More than 63,400 calls came into Franklin County Public Safety Answering Points (PSAP) centers in 2017 and 99.9 percent were answered in less than 30 seconds.

In fact, 88.5 percent of the calls were answered within 10 seconds of someone dialing for help.

Franklin County 911 Director Abe Cook says overall it was a strong year of transition for 911 and the overall call volume is lower.

The decrease in calls are classified as “abandoned” and include hang-ups or dropped calls and Cook credits public education for the decrease.

“If there is a hang-up, we call back right away,” Cook said. “Wireless calls coming in were down for the year, but landline calls increased.”

Overall, 39,138 wireless calls came in 2017 and 11,534 were from traditional landlines.

Cook said the highest volume of calls came in August during the week of the solar eclipse with 1,604 calls.

“The eclipse day and the Saturday before were the highest,” Cook said. “The increased population in the county for that event led to increased call volume.”

The PSAP in Union fielded 1,289 calls that week, Washington had 165, Pacific had 85 and Sullivan fielded 65.

Adversely, the lowest week of activity yielded only 916 calls to 911 countywide.


Of the four locations in the county, the Union PSAP located at the Franklin County Sheriff’s Office answered the most calls by far with 52,405 and averaged about six 911 calls per hour.

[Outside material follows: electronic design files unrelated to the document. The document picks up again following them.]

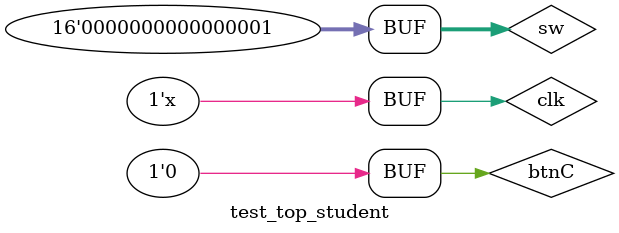
<source format=v>
`timescale 1ns / 1ps


module test_top_student(

    );
    
    reg clk, btnC, btnU, btnL, btnR, btnD;
    reg [15:0] sw;
    wire [7:0] JX;
    wire [15:0] led;
    wire [6:0] seg;
    wire [3:0] an;
    wire ps2_clk, ps2_data;
    
    Top_Student dut(
        clk, 
        btnC, btnU, btnL, btnR, btnD, 
        sw,
        JX,  
        led,
        seg,
        an,
        ps2_clk, ps2_data
    );
    
    initial begin
        clk = 0;
        sw = 16'b0000_0000_0000_0001;
        btnC = 0; #1000000;
        btnC = 1; #1000000;
        btnC = 0; #5000000;
        btnC = 1; #1000000;
        btnC = 0; #1000;
        btnC = 1; #10000000;
        btnC = 0; #1000;
    end
    
    always begin
        #5 clk = ~clk;
    end
    
endmodule

</source>
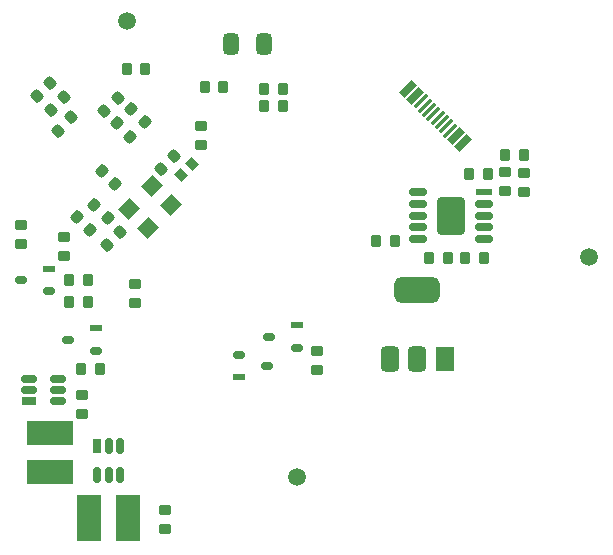
<source format=gbp>
G04*
G04 #@! TF.GenerationSoftware,Altium Limited,Altium Designer,23.4.1 (23)*
G04*
G04 Layer_Color=128*
%FSLAX44Y44*%
%MOMM*%
G71*
G04*
G04 #@! TF.SameCoordinates,AB80FC79-285A-43AE-8B4E-7A9897C75676*
G04*
G04*
G04 #@! TF.FilePolarity,Positive*
G04*
G01*
G75*
G04:AMPARAMS|DCode=11|XSize=1mm|YSize=0.9mm|CornerRadius=0.225mm|HoleSize=0mm|Usage=FLASHONLY|Rotation=0.000|XOffset=0mm|YOffset=0mm|HoleType=Round|Shape=RoundedRectangle|*
%AMROUNDEDRECTD11*
21,1,1.0000,0.4500,0,0,0.0*
21,1,0.5500,0.9000,0,0,0.0*
1,1,0.4500,0.2750,-0.2250*
1,1,0.4500,-0.2750,-0.2250*
1,1,0.4500,-0.2750,0.2250*
1,1,0.4500,0.2750,0.2250*
%
%ADD11ROUNDEDRECTD11*%
G04:AMPARAMS|DCode=13|XSize=1mm|YSize=0.9mm|CornerRadius=0.225mm|HoleSize=0mm|Usage=FLASHONLY|Rotation=315.000|XOffset=0mm|YOffset=0mm|HoleType=Round|Shape=RoundedRectangle|*
%AMROUNDEDRECTD13*
21,1,1.0000,0.4500,0,0,315.0*
21,1,0.5500,0.9000,0,0,315.0*
1,1,0.4500,0.0354,-0.3536*
1,1,0.4500,-0.3536,0.0354*
1,1,0.4500,-0.0354,0.3536*
1,1,0.4500,0.3536,-0.0354*
%
%ADD13ROUNDEDRECTD13*%
G04:AMPARAMS|DCode=14|XSize=1mm|YSize=0.9mm|CornerRadius=0.225mm|HoleSize=0mm|Usage=FLASHONLY|Rotation=90.000|XOffset=0mm|YOffset=0mm|HoleType=Round|Shape=RoundedRectangle|*
%AMROUNDEDRECTD14*
21,1,1.0000,0.4500,0,0,90.0*
21,1,0.5500,0.9000,0,0,90.0*
1,1,0.4500,0.2250,0.2750*
1,1,0.4500,0.2250,-0.2750*
1,1,0.4500,-0.2250,-0.2750*
1,1,0.4500,-0.2250,0.2750*
%
%ADD14ROUNDEDRECTD14*%
%ADD15R,1.0000X0.6000*%
G04:AMPARAMS|DCode=16|XSize=0.6mm|YSize=1mm|CornerRadius=0.15mm|HoleSize=0mm|Usage=FLASHONLY|Rotation=90.000|XOffset=0mm|YOffset=0mm|HoleType=Round|Shape=RoundedRectangle|*
%AMROUNDEDRECTD16*
21,1,0.6000,0.7000,0,0,90.0*
21,1,0.3000,1.0000,0,0,90.0*
1,1,0.3000,0.3500,0.1500*
1,1,0.3000,0.3500,-0.1500*
1,1,0.3000,-0.3500,-0.1500*
1,1,0.3000,-0.3500,0.1500*
%
%ADD16ROUNDEDRECTD16*%
G04:AMPARAMS|DCode=21|XSize=1.8mm|YSize=1.3mm|CornerRadius=0.325mm|HoleSize=0mm|Usage=FLASHONLY|Rotation=270.000|XOffset=0mm|YOffset=0mm|HoleType=Round|Shape=RoundedRectangle|*
%AMROUNDEDRECTD21*
21,1,1.8000,0.6500,0,0,270.0*
21,1,1.1500,1.3000,0,0,270.0*
1,1,0.6500,-0.3250,-0.5750*
1,1,0.6500,-0.3250,0.5750*
1,1,0.6500,0.3250,0.5750*
1,1,0.6500,0.3250,-0.5750*
%
%ADD21ROUNDEDRECTD21*%
%ADD26C,1.5000*%
G04:AMPARAMS|DCode=54|XSize=3.85mm|YSize=2.15mm|CornerRadius=0.5375mm|HoleSize=0mm|Usage=FLASHONLY|Rotation=0.000|XOffset=0mm|YOffset=0mm|HoleType=Round|Shape=RoundedRectangle|*
%AMROUNDEDRECTD54*
21,1,3.8500,1.0750,0,0,0.0*
21,1,2.7750,2.1500,0,0,0.0*
1,1,1.0750,1.3875,-0.5375*
1,1,1.0750,-1.3875,-0.5375*
1,1,1.0750,-1.3875,0.5375*
1,1,1.0750,1.3875,0.5375*
%
%ADD54ROUNDEDRECTD54*%
G04:AMPARAMS|DCode=55|XSize=1.6mm|YSize=2.15mm|CornerRadius=0.4mm|HoleSize=0mm|Usage=FLASHONLY|Rotation=0.000|XOffset=0mm|YOffset=0mm|HoleType=Round|Shape=RoundedRectangle|*
%AMROUNDEDRECTD55*
21,1,1.6000,1.3500,0,0,0.0*
21,1,0.8000,2.1500,0,0,0.0*
1,1,0.8000,0.4000,-0.6750*
1,1,0.8000,-0.4000,-0.6750*
1,1,0.8000,-0.4000,0.6750*
1,1,0.8000,0.4000,0.6750*
%
%ADD55ROUNDEDRECTD55*%
%ADD56R,1.6000X2.1500*%
G04:AMPARAMS|DCode=57|XSize=1mm|YSize=0.9mm|CornerRadius=0.225mm|HoleSize=0mm|Usage=FLASHONLY|Rotation=45.000|XOffset=0mm|YOffset=0mm|HoleType=Round|Shape=RoundedRectangle|*
%AMROUNDEDRECTD57*
21,1,1.0000,0.4500,0,0,45.0*
21,1,0.5500,0.9000,0,0,45.0*
1,1,0.4500,0.3536,0.0354*
1,1,0.4500,-0.0354,-0.3536*
1,1,0.4500,-0.3536,-0.0354*
1,1,0.4500,0.0354,0.3536*
%
%ADD57ROUNDEDRECTD57*%
%ADD58R,4.0000X2.0000*%
G04:AMPARAMS|DCode=59|XSize=0.7mm|YSize=1.3mm|CornerRadius=0.175mm|HoleSize=0mm|Usage=FLASHONLY|Rotation=270.000|XOffset=0mm|YOffset=0mm|HoleType=Round|Shape=RoundedRectangle|*
%AMROUNDEDRECTD59*
21,1,0.7000,0.9500,0,0,270.0*
21,1,0.3500,1.3000,0,0,270.0*
1,1,0.3500,-0.4750,-0.1750*
1,1,0.3500,-0.4750,0.1750*
1,1,0.3500,0.4750,0.1750*
1,1,0.3500,0.4750,-0.1750*
%
%ADD59ROUNDEDRECTD59*%
%ADD60R,1.3000X0.7000*%
%ADD61R,2.0000X4.0000*%
G04:AMPARAMS|DCode=62|XSize=0.7mm|YSize=1.3mm|CornerRadius=0.175mm|HoleSize=0mm|Usage=FLASHONLY|Rotation=180.000|XOffset=0mm|YOffset=0mm|HoleType=Round|Shape=RoundedRectangle|*
%AMROUNDEDRECTD62*
21,1,0.7000,0.9500,0,0,180.0*
21,1,0.3500,1.3000,0,0,180.0*
1,1,0.3500,-0.1750,0.4750*
1,1,0.3500,0.1750,0.4750*
1,1,0.3500,0.1750,-0.4750*
1,1,0.3500,-0.1750,-0.4750*
%
%ADD62ROUNDEDRECTD62*%
%ADD63R,0.7000X1.3000*%
G04:AMPARAMS|DCode=64|XSize=0.9mm|YSize=0.8mm|CornerRadius=0mm|HoleSize=0mm|Usage=FLASHONLY|Rotation=135.000|XOffset=0mm|YOffset=0mm|HoleType=Round|Shape=Rectangle|*
%AMROTATEDRECTD64*
4,1,4,0.6010,-0.0354,0.0354,-0.6010,-0.6010,0.0354,-0.0354,0.6010,0.6010,-0.0354,0.0*
%
%ADD64ROTATEDRECTD64*%

%ADD65R,1.4500X0.6000*%
G04:AMPARAMS|DCode=66|XSize=0.6mm|YSize=1.45mm|CornerRadius=0.15mm|HoleSize=0mm|Usage=FLASHONLY|Rotation=90.000|XOffset=0mm|YOffset=0mm|HoleType=Round|Shape=RoundedRectangle|*
%AMROUNDEDRECTD66*
21,1,0.6000,1.1500,0,0,90.0*
21,1,0.3000,1.4500,0,0,90.0*
1,1,0.3000,0.5750,0.1500*
1,1,0.3000,0.5750,-0.1500*
1,1,0.3000,-0.5750,-0.1500*
1,1,0.3000,-0.5750,0.1500*
%
%ADD66ROUNDEDRECTD66*%
G04:AMPARAMS|DCode=67|XSize=2.3mm|YSize=3.2mm|CornerRadius=0.2875mm|HoleSize=0mm|Usage=FLASHONLY|Rotation=180.000|XOffset=0mm|YOffset=0mm|HoleType=Round|Shape=RoundedRectangle|*
%AMROUNDEDRECTD67*
21,1,2.3000,2.6250,0,0,180.0*
21,1,1.7250,3.2000,0,0,180.0*
1,1,0.5750,-0.8625,1.3125*
1,1,0.5750,0.8625,1.3125*
1,1,0.5750,0.8625,-1.3125*
1,1,0.5750,-0.8625,-1.3125*
%
%ADD67ROUNDEDRECTD67*%
G04:AMPARAMS|DCode=68|XSize=1.4mm|YSize=1.2mm|CornerRadius=0mm|HoleSize=0mm|Usage=FLASHONLY|Rotation=45.000|XOffset=0mm|YOffset=0mm|HoleType=Round|Shape=Rectangle|*
%AMROTATEDRECTD68*
4,1,4,-0.0707,-0.9192,-0.9192,-0.0707,0.0707,0.9192,0.9192,0.0707,-0.0707,-0.9192,0.0*
%
%ADD68ROTATEDRECTD68*%

G04:AMPARAMS|DCode=69|XSize=0.3mm|YSize=1.45mm|CornerRadius=0mm|HoleSize=0mm|Usage=FLASHONLY|Rotation=315.000|XOffset=0mm|YOffset=0mm|HoleType=Round|Shape=Rectangle|*
%AMROTATEDRECTD69*
4,1,4,-0.6187,-0.4066,0.4066,0.6187,0.6187,0.4066,-0.4066,-0.6187,-0.6187,-0.4066,0.0*
%
%ADD69ROTATEDRECTD69*%

G04:AMPARAMS|DCode=70|XSize=0.6mm|YSize=1.45mm|CornerRadius=0mm|HoleSize=0mm|Usage=FLASHONLY|Rotation=315.000|XOffset=0mm|YOffset=0mm|HoleType=Round|Shape=Rectangle|*
%AMROTATEDRECTD70*
4,1,4,-0.7248,-0.3005,0.3005,0.7248,0.7248,0.3005,-0.3005,-0.7248,-0.7248,-0.3005,0.0*
%
%ADD70ROTATEDRECTD70*%

D11*
X9398Y270890D02*
D03*
Y254890D02*
D03*
X260350Y148210D02*
D03*
Y164210D02*
D03*
X45466Y260730D02*
D03*
Y244730D02*
D03*
X106128Y205215D02*
D03*
Y221215D02*
D03*
X60993Y111142D02*
D03*
Y127142D02*
D03*
X130993Y29642D02*
D03*
Y13642D02*
D03*
X434993Y299142D02*
D03*
Y315142D02*
D03*
X419493Y299642D02*
D03*
Y315642D02*
D03*
X161593Y338826D02*
D03*
Y354826D02*
D03*
D13*
X81843Y254343D02*
D03*
X93157Y265657D02*
D03*
X79990Y367331D02*
D03*
X91304Y378645D02*
D03*
X34524Y368348D02*
D03*
X45837Y379661D02*
D03*
X51649Y362299D02*
D03*
X40336Y350985D02*
D03*
X33900Y391599D02*
D03*
X22586Y380285D02*
D03*
X139150Y329799D02*
D03*
X127836Y318486D02*
D03*
D14*
X326000Y258000D02*
D03*
X310000D02*
D03*
X66213Y224230D02*
D03*
X50213D02*
D03*
X65912Y205740D02*
D03*
X49912D02*
D03*
X60493Y149142D02*
D03*
X76493D02*
D03*
X418993Y330142D02*
D03*
X434993D02*
D03*
X384993Y243142D02*
D03*
X400993D02*
D03*
X388993Y314142D02*
D03*
X404993D02*
D03*
X370993Y243142D02*
D03*
X354993D02*
D03*
X180769Y387720D02*
D03*
X164769D02*
D03*
X98729Y403468D02*
D03*
X114729D02*
D03*
X231493Y371642D02*
D03*
X215493D02*
D03*
X215493Y386642D02*
D03*
X231493D02*
D03*
D15*
X72993Y183642D02*
D03*
X242993Y186142D02*
D03*
X193993Y142142D02*
D03*
X33336Y234290D02*
D03*
D16*
X48993Y174142D02*
D03*
X72993Y164642D02*
D03*
X242993Y167142D02*
D03*
X218993Y176642D02*
D03*
X193993Y161142D02*
D03*
X217993Y151642D02*
D03*
X33336Y215290D02*
D03*
X9336Y224790D02*
D03*
D21*
X186993Y424142D02*
D03*
X214993D02*
D03*
D26*
X242831Y57698D02*
D03*
X490537Y243924D02*
D03*
X99173Y443502D02*
D03*
D54*
X345000Y216250D02*
D03*
D55*
X322000Y157750D02*
D03*
X345000Y157750D02*
D03*
D56*
X368000Y157750D02*
D03*
D57*
X71323Y288190D02*
D03*
X82637Y276876D02*
D03*
X68157Y266843D02*
D03*
X56843Y278157D02*
D03*
X101650Y345985D02*
D03*
X90336Y357299D02*
D03*
X114150Y358485D02*
D03*
X102836Y369799D02*
D03*
X77704Y316923D02*
D03*
X89017Y305609D02*
D03*
D58*
X33577Y95112D02*
D03*
Y62092D02*
D03*
D59*
X40493Y122142D02*
D03*
Y131642D02*
D03*
Y141142D02*
D03*
X16493D02*
D03*
Y131642D02*
D03*
D60*
Y122142D02*
D03*
D61*
X67105Y22976D02*
D03*
X100125D02*
D03*
D62*
X73993Y59642D02*
D03*
X83493Y59642D02*
D03*
X92993Y59642D02*
D03*
Y83642D02*
D03*
X83493Y83642D02*
D03*
D63*
X73993Y83642D02*
D03*
D64*
X154350Y323074D02*
D03*
X144451Y313175D02*
D03*
D65*
X401743Y299142D02*
D03*
D66*
Y289142D02*
D03*
Y279142D02*
D03*
Y269142D02*
D03*
Y259142D02*
D03*
X345243Y299142D02*
D03*
Y289142D02*
D03*
Y279142D02*
D03*
Y269142D02*
D03*
Y259142D02*
D03*
D67*
X373493Y279142D02*
D03*
D68*
X136453Y288438D02*
D03*
X120289Y304603D02*
D03*
X116697Y268682D02*
D03*
X100532Y284846D02*
D03*
D69*
X372694Y351094D02*
D03*
X369158Y354629D02*
D03*
X347945Y375842D02*
D03*
X351481Y372307D02*
D03*
X358552Y365236D02*
D03*
X362087Y361700D02*
D03*
X355016Y368771D02*
D03*
X365623Y358165D02*
D03*
D70*
X337339Y386449D02*
D03*
X383301Y340487D02*
D03*
X377644Y346144D02*
D03*
X342995Y380792D02*
D03*
M02*

</source>
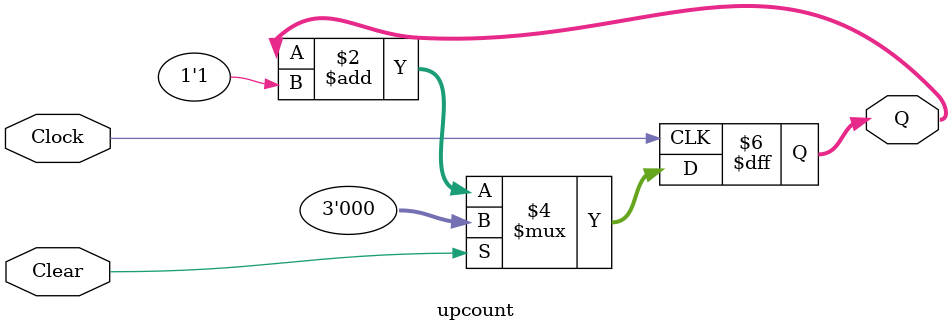
<source format=v>
/*
	A cada sinal de clock, se clear = 1 ele retorna zero e se clear = 0 retorna Q++;
*/
module upcount(Clear, Clock, Q);
	input Clear, Clock;
	output reg [2:0] Q;
	always @(posedge Clock)
		if (Clear)
			Q <= 3'b0;
		else
			Q <= Q + 1'b1;
endmodule

</source>
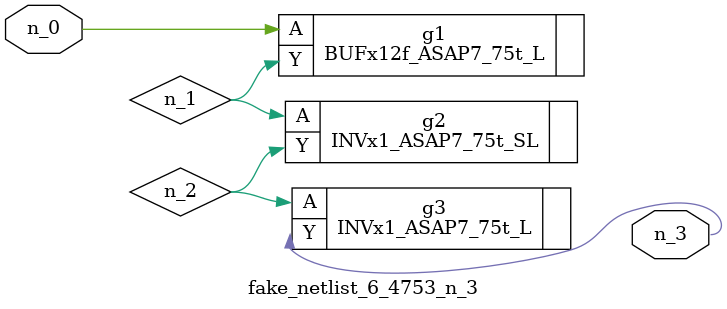
<source format=v>
module fake_netlist_6_4753_n_3 (n_0, n_3);

input n_0;

output n_3;

wire n_1;
wire n_2;

BUFx12f_ASAP7_75t_L g1 ( 
.A(n_0),
.Y(n_1)
);

INVx1_ASAP7_75t_SL g2 ( 
.A(n_1),
.Y(n_2)
);

INVx1_ASAP7_75t_L g3 ( 
.A(n_2),
.Y(n_3)
);


endmodule
</source>
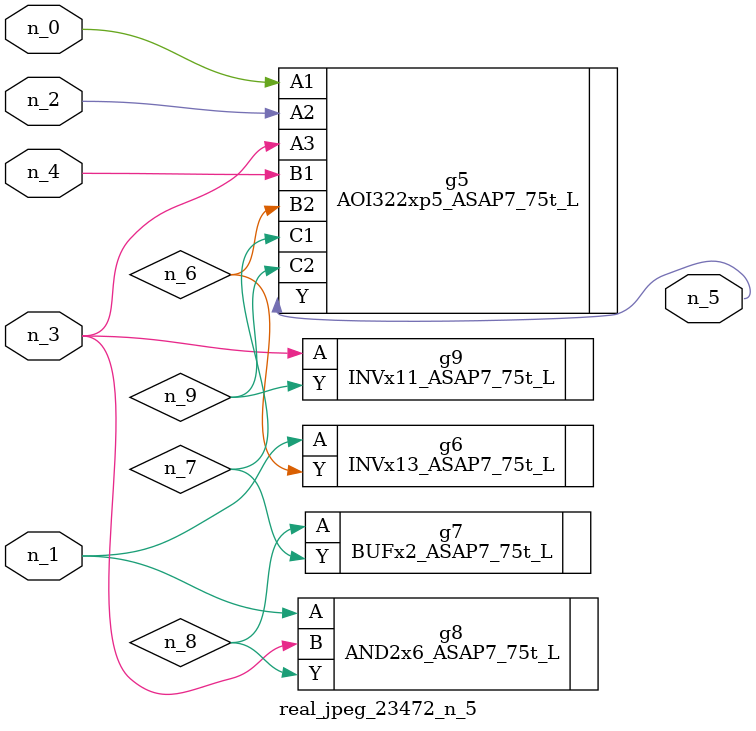
<source format=v>
module real_jpeg_23472_n_5 (n_4, n_0, n_1, n_2, n_3, n_5);

input n_4;
input n_0;
input n_1;
input n_2;
input n_3;

output n_5;

wire n_8;
wire n_6;
wire n_7;
wire n_9;

AOI322xp5_ASAP7_75t_L g5 ( 
.A1(n_0),
.A2(n_2),
.A3(n_3),
.B1(n_4),
.B2(n_6),
.C1(n_7),
.C2(n_9),
.Y(n_5)
);

INVx13_ASAP7_75t_L g6 ( 
.A(n_1),
.Y(n_6)
);

AND2x6_ASAP7_75t_L g8 ( 
.A(n_1),
.B(n_3),
.Y(n_8)
);

INVx11_ASAP7_75t_L g9 ( 
.A(n_3),
.Y(n_9)
);

BUFx2_ASAP7_75t_L g7 ( 
.A(n_8),
.Y(n_7)
);


endmodule
</source>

The Washington PSAP fielded 6,140 911 calls in 2017, averaging just under one 911 call per hour.

In Pacific, dispatchers answered 2,826 911 calls and averaged about one 911 call every three hours per hour.

The Sullivan PSAP averaged a 911 call every four hours and tallied a total of 2,116 for 2017.


Cook added the improvements in 911 service and the work done by dispatchers is part of countywide upgrades to procedures, equipment and training.

“The county 911 as a whole is still in transition from the sheriff’s office,” Cook said. “It brings many challenges. So far, 2017 is just the beginning of an overhaul of the system.”

Some of that new training will take place this week as all of the dispatchers will begin training to act as negotiators from the moment an emergency call comes in.

Cook said the training is necessary due to the increased frequency in psych calls involving suicidal subjects or calls that may involve the SWAT team that require special skills from the moment the incident is initiated.

“Every improvement is designed to improve 911 for the residents of the county,” Cook said.

In coming weeks the 911 office will be looking at upgrades to communications in the St. Clair and Beaufort/Leslie areas to increase safety for both residents and first responders.